Task description:
Your answer must be a single number: how many lines in the records below contain the word "para".

Stored data:
☆ ☆ ☆ ☆
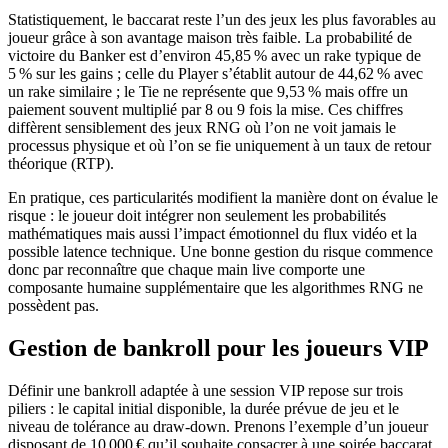
Statistiquement, le baccarat reste l’un des jeux les plus favorables au
joueur grâce à son avantage maison très faible. La probabilité de
victoire du Banker est d’environ 45,85 % avec un rake typique de
5 % sur les gains ; celle du Player s’établit autour de 44,62 % avec
un rake similaire ; le Tie ne représente que 9,53 % mais offre un
paiement souvent multiplié par 8 ou 9 fois la mise. Ces chiffres
diffèrent sensiblement des jeux RNG où l’on ne voit jamais le
processus physique et où l’on se fie uniquement à un taux de retour
théorique (RTP).
En pratique, ces particularités modifient la manière dont on évalue le
risque : le joueur doit intégrer non seulement les probabilités
mathématiques mais aussi l’impact émotionnel du flux vidéo et la
possible latence technique. Une bonne gestion du risque commence
donc par reconnaître que chaque main live comporte une
composante humaine supplémentaire que les algorithmes RNG ne
possèdent pas.
Gestion de bankroll pour les joueurs VIP
Définir une bankroll adaptée à une session VIP repose sur trois
piliers : le capital initial disponible, la durée prévue de jeu et le
niveau de tolérance au draw‑down. Prenons l’exemple d’un joueur
disposant de 10 000 € qu’il souhaite consacrer à une soirée baccarat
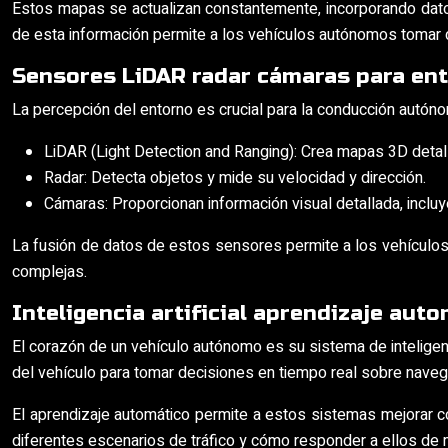
Estos mapas se actualizan constantemente, incorporando datos e
de esta información permite a los vehículos autónomos tomar d
Sensores LiDAR radar cámaras para en
La percepción del entorno es crucial para la conducción autón
LiDAR (Light Detection and Ranging): Crea mapas 3D detall
Radar: Detecta objetos y mide su velocidad y dirección.
Cámaras: Proporcionan información visual detallada, inclu
La fusión de datos de estos sensores permite a los vehículos
complejas.
Inteligencia artificial aprendizaje aut
El corazón de un vehículo autónomo es su sistema de inteligenc
del vehículo para tomar decisiones en tiempo real sobre navega
El aprendizaje automático permite a estos sistemas mejorar 
diferentes escenarios de tráfico y cómo responder a ellos de 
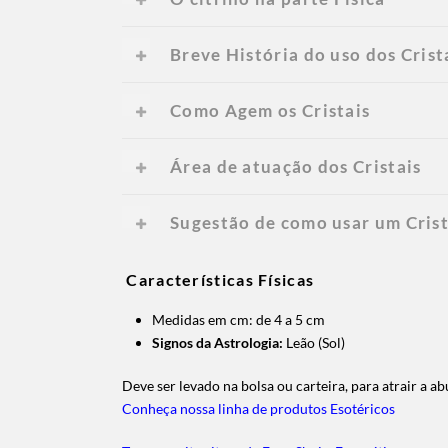
Breve História do uso dos Crist
Como Agem os Cristais
Área de atuação dos Cristais
Sugestão de como usar um Crist
Características Físicas
Medidas em cm: de 4 a 5 cm
Signos da Astrologia:
Leão (Sol)
Deve ser levado na bolsa ou carteira, para atrair a 
Conheça nossa linha de produtos Esotéricos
☆ ☆ ☆ ☆
Solved problem:
4